Может же быть человеком… когда захочет. Мдя. Веселенькая мне семейка досталась.
Сопроводив «папочку» на выход, я вернулась в дом и прислушалась. В тишине тихо стучали старые ходики, успокаивая так, что веки опускались сами, и я едва помню, как добралась до постели и что-то сняла… тут же провалившись в сон — и никаких сновидений! Эйлин, кстати — или наоборот, некстати — так и не откликалась. Ворона шуганая.
*
Утром подскочила, испугавшись, что проспала, еще до звонка будильника, но быстро простила своему организму эту побудку — сволочь зазвенел, стоило мне подняться с дивана.

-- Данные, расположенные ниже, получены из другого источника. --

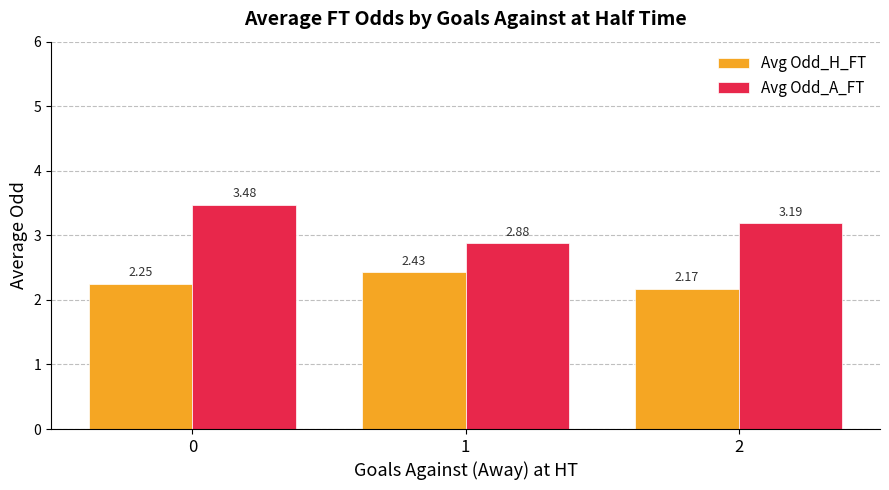

What is the total value across all series at 2?

5.4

Заодно выяснилось, что сняла я юбку, одну туфлю и половину блузки. И теперь все гладить. Р-р-р-р! Ну и закрутилось обычное утро домохозяйки — с приведения себя в порядок, а то на приличную женщину мое отражение не особо походило.
Сегодня на завтрак планировался омлет. С мукой, помидорами и сыром. И сухариками, которые, кажется, в этом доме вообще не переводились.

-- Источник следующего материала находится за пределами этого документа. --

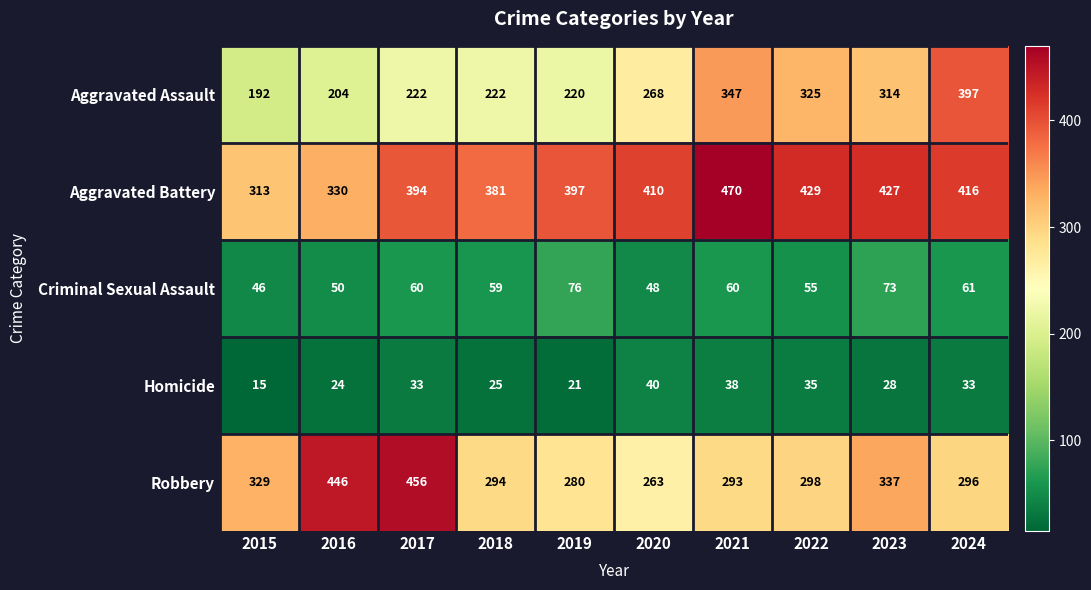

At which category does the chart reach its peak across all series?

2021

Утренние процедуры я выполнила в рекордный срок и засела на кухне. Аромат крепкого кофе, который вполне сошел бы за доппио, хоть варился в обыкновенном ковшике, уже заманчиво щекотал мои ноздри, когда сверху по лестнице зашлепали босые пятки.
— Доброе утро! — поприветствовал меня Северус и отправился умываться, но быстро выглянул из-за двери и попросил нагреть ему воды.

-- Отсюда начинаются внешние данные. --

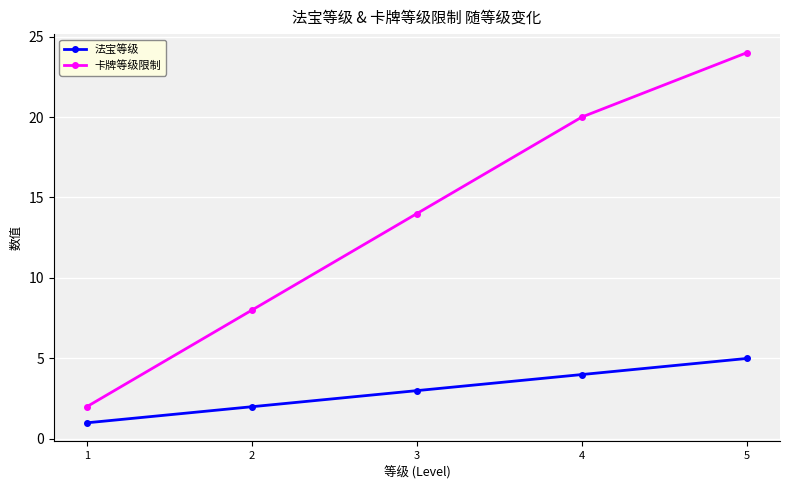

Is this an area chart (filled region under the line)?

No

Ну это я запросто. Правда, кофе предпринял почти успешную попытку к бегству… но у кого не бывает? Чудесный напиток был на восемьдесят процентов спасен, двадцать я отхлебнула мелкими глоточками и отправилась будить мужа. И только при виде пустой спальни сообразила, что вчера так и оставила всю тесную компанию среди швабр. Ой-ё-о. Вот так магглы и начинают испытывать ненависть к магам. Эй, что придумать-то?
А ноги уже несли меня к кладовке, рука сама отпирала дверь…
Картина из четырех помятых и не совсем протрезвевших мужиков, скрючившихся на полу в самых невообразимых позах, — места и для двоих взрослых было явно маловато — восхитила бы матерого энцэ-слэшера по самые гланды. Зато и мысль пришла…
— А что это вы тут делаете? — я похлопала глазами, надеясь, что получается очень убедительно, и попыталась покраснеть, к слову, безуспешно. — Вы кто?
А сейчас подпустим чуток истерики…
— Что они с тобой сделали, Тоби?! Да вы… Да я вас… Ты любишь их, а не меня?!
И рукой хватаем швабру, интересно, древко достаточно прочное?
Запинаясь и вопя от боли, — те, кто схлопотал шваброй, — мужики повыскакивали в коридор, а Тоби сиганул в сторону, даже не попытавшись встать на защиту друзей.
А теперь резко меняем гнев на милость.
— Дорогой, ты в порядке? Кто это был? Чего они хотели? Деньги? Документы?